I'm sorry for having you confused.
Your problem with NAS (probably alarm_enrichment) is not related to my post.
The defect in my post is only a HUB to HUB subscriber. (GET queue in a HUB subscribes ATTACH queue in the other HUB)
Due to the defect, I suggest that you specify bulk_size=100 for GET queue definition in hub.cfg
Thanks for all the great info in these replies! To the CA guys on this board, what is CA's plan to fix these issues?
Let me know if anyone faced any issue in device discovery .I have integrated with spectrum and it must not cause any impact after upgrade.
Depending on what version of discovery you are coming from, this version has a bunch of new rules and flexibility in the correlation process. Everyone seems to be learning how to use it and not everything is as easy as it would be hoped. If you are unfamiliar with the new rules format you will probably find the documentation unsatisfying.
The issue I was facing with the old discovery is that it was unable to recognize information from net_connect as belonging to a robot and so you'd get multiple entries in cm_computer_systems, one for the host and one for the device. This then broke anything that assumed robot name would be unique in cm_computer_systems.

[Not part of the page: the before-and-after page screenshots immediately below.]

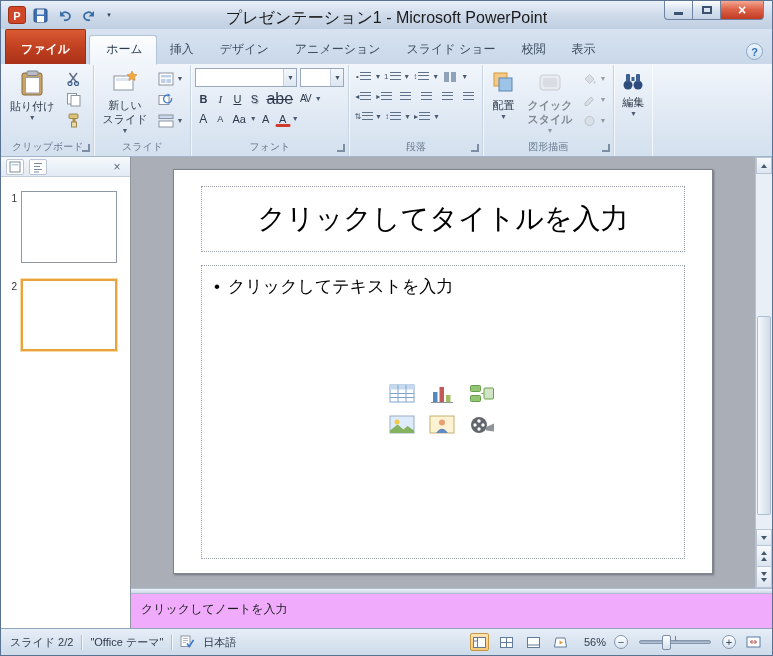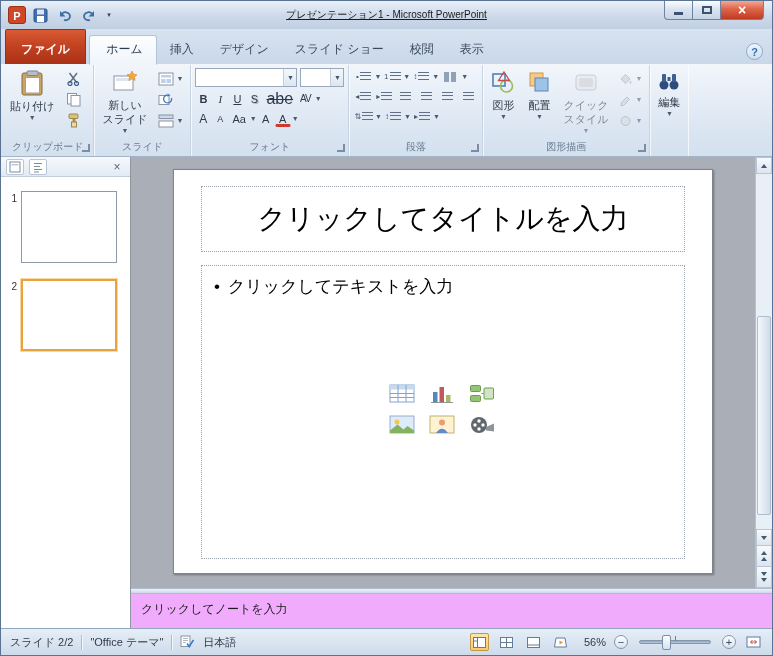--- a/index.html
+++ b/index.html
@@ -12,7 +12,7 @@
   .qat { display: flex; align-items: center; gap: 4px; }
   .qbtn { width: 20px; height: 20px; display: flex; align-items: center; justify-content: center; border-radius: 3px; }
   .qdd { font-size: 7px; color: #33435a; width: 12px; }
-  .win-title { position: absolute; left: 50%; top: 7px; transform: translateX(-50%); font-size: 10px; color: #1b1b1b; white-space: nowrap; text-decoration: underline; }
+  .win-title { position: absolute; left: 50%; top: 7px; transform: translateX(-50%); font-size: 16px; color: #1b1b1b; white-space: nowrap; }
   .win-controls { position: absolute; right: 8px; top: 0; display: flex; }
   .wbtn { height: 19px; border: 1px solid #6f82a0; border-top: none; display: flex; align-items: center; justify-content: center; background: linear-gradient(#fdfeff, #dae4f0 45%, #c5d4e6); color: #2c3e55; }
   .wbtn.min { width: 29px; border-radius: 0 0 0 4px; }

The new version allows one to accommodate this to some extent but now what I am seeing is that it seems to oscillate between the several devices ids as being the master.
I've not had much success in figuring out why.
Upgraded from 8.4 SP2 to 8.5.1.
I also had a couple of secondary hubs have issues with discovery agent. I get the following error when starting discovery in USM -
"An error occurred while starting discovery on .Please check the agent status and try again." The discovery still goes on to run however.
If I delete a device using remove_master_devicess_by_cskeys method it doesnt get rediscovered (even though it is a robot connected to the hub). After running the discovery in usm it finds the device but doesnt link its QOS.